What to do next? Funnel analysis of keywords
Definitely, try some more paid placements in relevant blogs. Also, look for other small traffic sources bringing excellent conversions.
We can also do a funnel analysis on different keywords.
Our big keywords like “online receipt software” probably only have a conversion rate of 3% as we are competing with other providers.
But long-tail keywords might have as much as 10% conversion rate, such as “online tax software that integrates with QuickBooks PC 2078?”

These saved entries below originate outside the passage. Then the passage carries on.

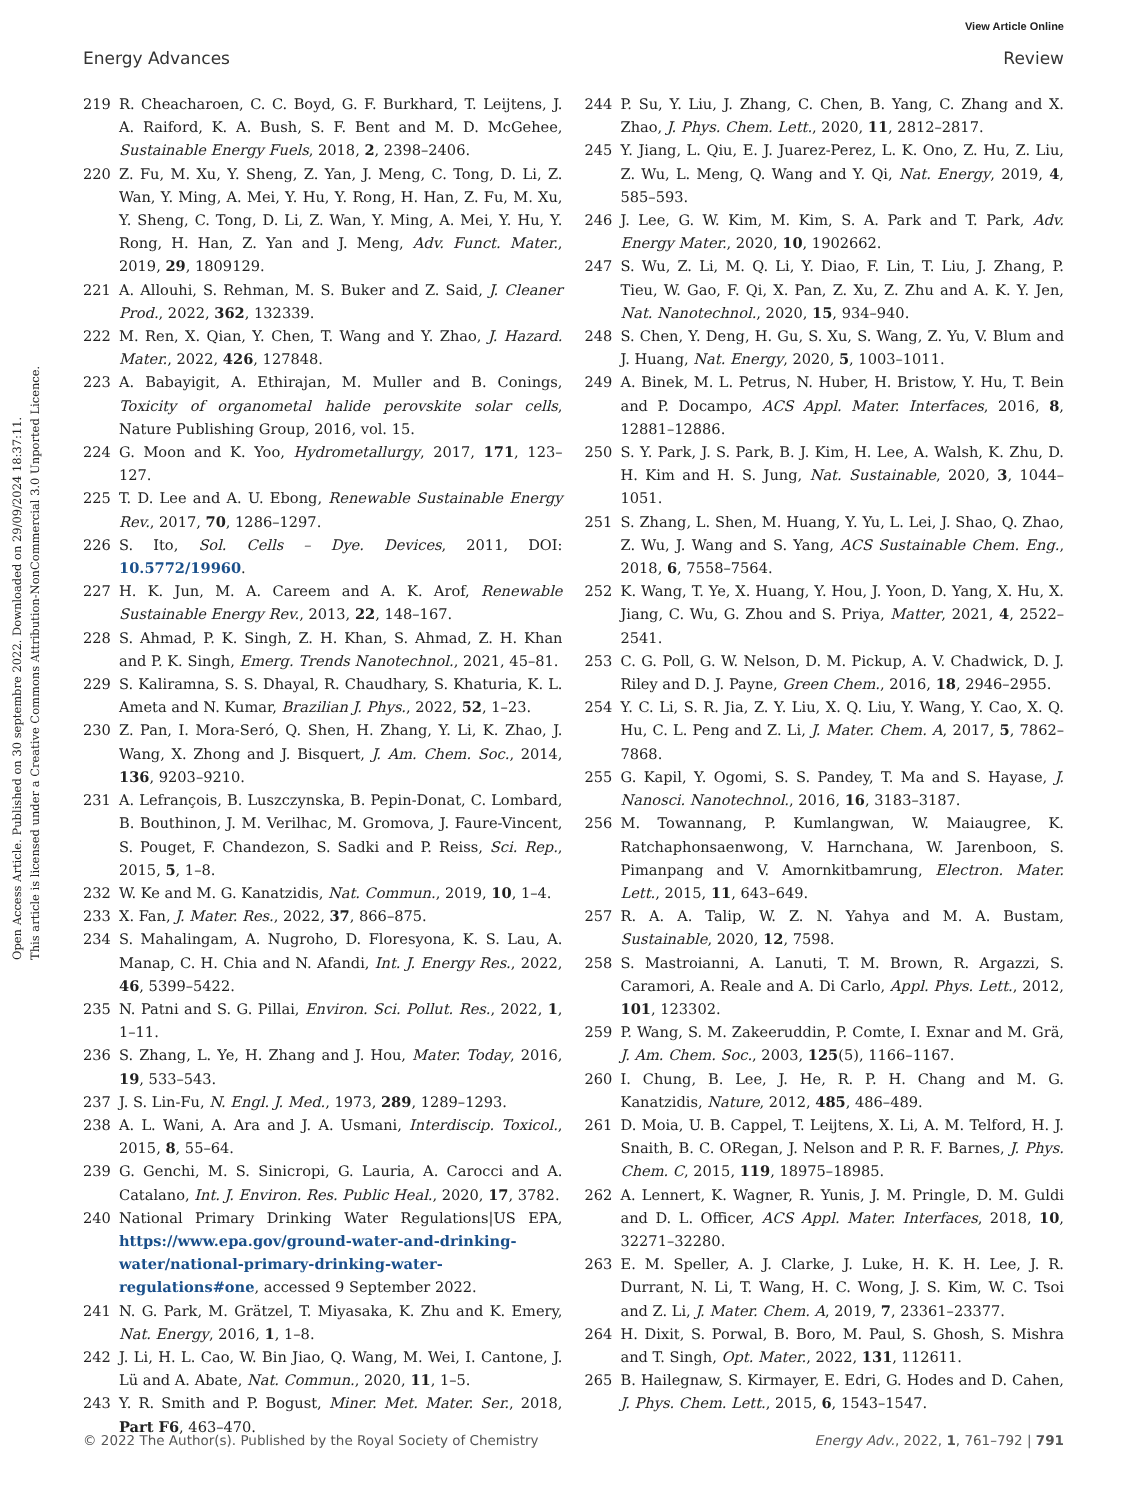View Article Online
Energy Advances Review
Open Access Article. Published on 30 septembre 2022. Downloaded on 29/09/2024 18:37:11.
This article is licensed under a Creative Commons Attribution-NonCommercial 3.0 Unported Licence.
219 R. Cheacharoen, C. C. Boyd, G. F. Burkhard, T. Leijtens, J. A. Raiford, K. A. Bush, S. F. Bent and M. D. McGehee, Sustainable Energy Fuels, 2018, 2, 2398–2406.
220 Z. Fu, M. Xu, Y. Sheng, Z. Yan, J. Meng, C. Tong, D. Li, Z. Wan, Y. Ming, A. Mei, Y. Hu, Y. Rong, H. Han, Z. Fu, M. Xu, Y. Sheng, C. Tong, D. Li, Z. Wan, Y. Ming, A. Mei, Y. Hu, Y. Rong, H. Han, Z. Yan and J. Meng, Adv. Funct. Mater., 2019, 29, 1809129.
221 A. Allouhi, S. Rehman, M. S. Buker and Z. Said, J. Cleaner Prod., 2022, 362, 132339.
222 M. Ren, X. Qian, Y. Chen, T. Wang and Y. Zhao, J. Hazard. Mater., 2022, 426, 127848.
223 A. Babayigit, A. Ethirajan, M. Muller and B. Conings, Toxicity of organometal halide perovskite solar cells, Nature Publishing Group, 2016, vol. 15.
224 G. Moon and K. Yoo, Hydrometallurgy, 2017, 171, 123–127.
225 T. D. Lee and A. U. Ebong, Renewable Sustainable Energy Rev., 2017, 70, 1286–1297.
226 S. Ito, Sol. Cells – Dye. Devices, 2011, DOI: 10.5772/19960.
227 H. K. Jun, M. A. Careem and A. K. Arof, Renewable Sustainable Energy Rev., 2013, 22, 148–167.
228 S. Ahmad, P. K. Singh, Z. H. Khan, S. Ahmad, Z. H. Khan and P. K. Singh, Emerg. Trends Nanotechnol., 2021, 45–81.
229 S. Kaliramna, S. S. Dhayal, R. Chaudhary, S. Khaturia, K. L. Ameta and N. Kumar, Brazilian J. Phys., 2022, 52, 1–23.
230 Z. Pan, I. Mora-Seró, Q. Shen, H. Zhang, Y. Li, K. Zhao, J. Wang, X. Zhong and J. Bisquert, J. Am. Chem. Soc., 2014, 136, 9203–9210.
231 A. Lefrançois, B. Luszczynska, B. Pepin-Donat, C. Lombard, B. Bouthinon, J. M. Verilhac, M. Gromova, J. Faure-Vincent, S. Pouget, F. Chandezon, S. Sadki and P. Reiss, Sci. Rep., 2015, 5, 1–8.
232 W. Ke and M. G. Kanatzidis, Nat. Commun., 2019, 10, 1–4.
233 X. Fan, J. Mater. Res., 2022, 37, 866–875.
234 S. Mahalingam, A. Nugroho, D. Floresyona, K. S. Lau, A. Manap, C. H. Chia and N. Afandi, Int. J. Energy Res., 2022, 46, 5399–5422.
235 N. Patni and S. G. Pillai, Environ. Sci. Pollut. Res., 2022, 1, 1–11.
236 S. Zhang, L. Ye, H. Zhang and J. Hou, Mater. Today, 2016, 19, 533–543.
237 J. S. Lin-Fu, N. Engl. J. Med., 1973, 289, 1289–1293.
238 A. L. Wani, A. Ara and J. A. Usmani, Interdiscip. Toxicol., 2015, 8, 55–64.
239 G. Genchi, M. S. Sinicropi, G. Lauria, A. Carocci and A. Catalano, Int. J. Environ. Res. Public Heal., 2020, 17, 3782.
240 National Primary Drinking Water Regulations|US EPA, https://www.epa.gov/ground-water-and-drinking-water/national-primary-drinking-water-regulations#one, accessed 9 September 2022.
241 N. G. Park, M. Grätzel, T. Miyasaka, K. Zhu and K. Emery, Nat. Energy, 2016, 1, 1–8.
242 J. Li, H. L. Cao, W. Bin Jiao, Q. Wang, M. Wei, I. Cantone, J. Lü and A. Abate, Nat. Commun., 2020, 11, 1–5.
243 Y. R. Smith and P. Bogust, Miner. Met. Mater. Ser., 2018, Part F6, 463–470.
244 P. Su, Y. Liu, J. Zhang, C. Chen, B. Yang, C. Zhang and X. Zhao, J. Phys. Chem. Lett., 2020, 11, 2812–2817.
245 Y. Jiang, L. Qiu, E. J. Juarez-Perez, L. K. Ono, Z. Hu, Z. Liu, Z. Wu, L. Meng, Q. Wang and Y. Qi, Nat. Energy, 2019, 4, 585–593.
246 J. Lee, G. W. Kim, M. Kim, S. A. Park and T. Park, Adv. Energy Mater., 2020, 10, 1902662.
247 S. Wu, Z. Li, M. Q. Li, Y. Diao, F. Lin, T. Liu, J. Zhang, P. Tieu, W. Gao, F. Qi, X. Pan, Z. Xu, Z. Zhu and A. K. Y. Jen, Nat. Nanotechnol., 2020, 15, 934–940.
248 S. Chen, Y. Deng, H. Gu, S. Xu, S. Wang, Z. Yu, V. Blum and J. Huang, Nat. Energy, 2020, 5, 1003–1011.
249 A. Binek, M. L. Petrus, N. Huber, H. Bristow, Y. Hu, T. Bein and P. Docampo, ACS Appl. Mater. Interfaces, 2016, 8, 12881–12886.
250 S. Y. Park, J. S. Park, B. J. Kim, H. Lee, A. Walsh, K. Zhu, D. H. Kim and H. S. Jung, Nat. Sustainable, 2020, 3, 1044–1051.
251 S. Zhang, L. Shen, M. Huang, Y. Yu, L. Lei, J. Shao, Q. Zhao, Z. Wu, J. Wang and S. Yang, ACS Sustainable Chem. Eng., 2018, 6, 7558–7564.
252 K. Wang, T. Ye, X. Huang, Y. Hou, J. Yoon, D. Yang, X. Hu, X. Jiang, C. Wu, G. Zhou and S. Priya, Matter, 2021, 4, 2522–2541.
253 C. G. Poll, G. W. Nelson, D. M. Pickup, A. V. Chadwick, D. J. Riley and D. J. Payne, Green Chem., 2016, 18, 2946–2955.
254 Y. C. Li, S. R. Jia, Z. Y. Liu, X. Q. Liu, Y. Wang, Y. Cao, X. Q. Hu, C. L. Peng and Z. Li, J. Mater. Chem. A, 2017, 5, 7862–7868.
255 G. Kapil, Y. Ogomi, S. S. Pandey, T. Ma and S. Hayase, J. Nanosci. Nanotechnol., 2016, 16, 3183–3187.
256 M. Towannang, P. Kumlangwan, W. Maiaugree, K. Ratchaphonsaenwong, V. Harnchana, W. Jarenboon, S. Pimanpang and V. Amornkitbamrung, Electron. Mater. Lett., 2015, 11, 643–649.
257 R. A. A. Talip, W. Z. N. Yahya and M. A. Bustam, Sustainable, 2020, 12, 7598.
258 S. Mastroianni, A. Lanuti, T. M. Brown, R. Argazzi, S. Caramori, A. Reale and A. Di Carlo, Appl. Phys. Lett., 2012, 101, 123302.
259 P. Wang, S. M. Zakeeruddin, P. Comte, I. Exnar and M. Grä, J. Am. Chem. Soc., 2003, 125(5), 1166–1167.
260 I. Chung, B. Lee, J. He, R. P. H. Chang and M. G. Kanatzidis, Nature, 2012, 485, 486–489.
261 D. Moia, U. B. Cappel, T. Leijtens, X. Li, A. M. Telford, H. J. Snaith, B. C. ORegan, J. Nelson and P. R. F. Barnes, J. Phys. Chem. C, 2015, 119, 18975–18985.
262 A. Lennert, K. Wagner, R. Yunis, J. M. Pringle, D. M. Guldi and D. L. Officer, ACS Appl. Mater. Interfaces, 2018, 10, 32271–32280.
263 E. M. Speller, A. J. Clarke, J. Luke, H. K. H. Lee, J. R. Durrant, N. Li, T. Wang, H. C. Wong, J. S. Kim, W. C. Tsoi and Z. Li, J. Mater. Chem. A, 2019, 7, 23361–23377.
264 H. Dixit, S. Porwal, B. Boro, M. Paul, S. Ghosh, S. Mishra and T. Singh, Opt. Mater., 2022, 131, 112611.
265 B. Hailegnaw, S. Kirmayer, E. Edri, G. Hodes and D. Cahen, J. Phys. Chem. Lett., 2015, 6, 1543–1547.
© 2022 The Author(s). Published by the Royal Society of Chemistry Energy Adv., 2022, 1, 761–792 | 791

Finally, also look at individual traffic sources
Finally, another helpful method of analysis is to look beyond the obvious heavy-hitting referral sources like Facebook, your top keywords, and press mentions.
One great place to experiment is with forums and communities like Quora. For example, maybe a customer mentioned your product in TaxForum.com.
Sure, your analytics only shows about 50 visitors per month coming from that source.
But it’s likely very targeted. And unlike a blog post that takes 5 hours to write, dropping a comment in a forum only takes 5 minutes. 5 minutes = 50 visitors. So how do they convert?
By studying different sources, you’ll often find small pockets of traffic that convert very well. Go out and claim more of those opportunities.
Awesome funnel analyses to try out
Here’s a few funnel analyses to conduct. We’ve covered these above, but this is a summary.
- Analyze by keyword, comparing large volume “head” keywords with longer tail keywords.
- Analyze by overall channel source such as SEO, Paid, Social (don’t overlook multi-channel attribution).
- Analyze by individual referral source such as single posts in Quora or customers talking about you in relevant forums.
Put more money and effort into the best-performing channels. There is no single source of conversion here. All of your marketing channels are likely working together.
But there are easy, quick profitable wins. So, don’t throw your social media team out of the spaceship or feed the PPC team to the aliens on the next planet. You will need them. But keep an eye on where you are going by analyzing what has worked.
One last tip for digital analysts
The above analysis was for SaaS companies as “free trials” are generally the first metric measured. Of course, you want to tie your analysis back to revenue.
This final metric can be more complex in SaaS. For example, finding out whether your digital marketing is profitable is pretty easy with e-commerce as the visitor actually purchases from a shopping cart and conversion tracking is relatively simple.